(Beginning of Given records)
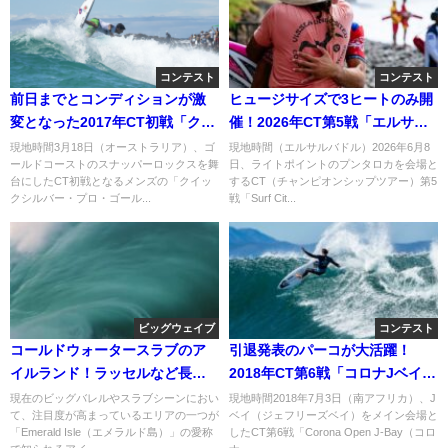
コンテスト
コンテスト
前日までとコンディションが激
ヒュージサイズで3ヒートのみ開
変となった2017年CT初戦「クイ
催！2026年CT第5戦「エルサル
ック&ロキシープロ」四日目
バドルプロ」4日目
現地時間3月18日（オーストラリア）、ゴ
現地時間（エルサルバドル）2026年6月8
ールドコーストのスナッパーロックスを舞
日、ライトポイントのプンタロカを会場と
台にしたCT初戦となるメンズの「クイッ
するCT（チャンピオンシップツアー）第5
クシルバー・プロ・ゴール...
戦「Surf Cit...
ビッグウェイブ
コンテスト
コールドウォータースラブのア
引退発表のパーコが大活躍！
イルランド！ラッセルなど長期
2018年CT第6戦「コロナJベイ」
サーフトリップ動画
二日目
現在のビッグバレルやスラブシーンにおい
現地時間2018年7月3日（南アフリカ）、J
て、注目度が高まっているエリアの一つが
ベイ（ジェフリーズベイ）をメイン会場と
「Emerald Isle（エメラルド島）」の愛称
したCT第6戦「Corona Open J-Bay（コロ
(End of Given records)
Work instructions
Pictures in the records are to be left out; repeat everything else exactly.

Exercise answer
コンテスト
コンテスト
前日までとコンディションが激
ヒュージサイズで3ヒートのみ開
変となった2017年CT初戦「クイ
催！2026年CT第5戦「エルサル
ック&ロキシープロ」四日目
バドルプロ」4日目
現地時間3月18日（オーストラリア）、ゴ
現地時間（エルサルバドル）2026年6月8
ールドコーストのスナッパーロックスを舞
日、ライトポイントのプンタロカを会場と
台にしたCT初戦となるメンズの「クイッ
するCT（チャンピオンシップツアー）第5
クシルバー・プロ・ゴール...
戦「Surf Cit...
ビッグウェイブ
コンテスト
コールドウォータースラブのア
引退発表のパーコが大活躍！
イルランド！ラッセルなど長期
2018年CT第6戦「コロナJベイ」
サーフトリップ動画
二日目
現在のビッグバレルやスラブシーンにおい
現地時間2018年7月3日（南アフリカ）、J
て、注目度が高まっているエリアの一つが
ベイ（ジェフリーズベイ）をメイン会場と
「Emerald Isle（エメラルド島）」の愛称
したCT第6戦「Corona Open J-Bay（コロ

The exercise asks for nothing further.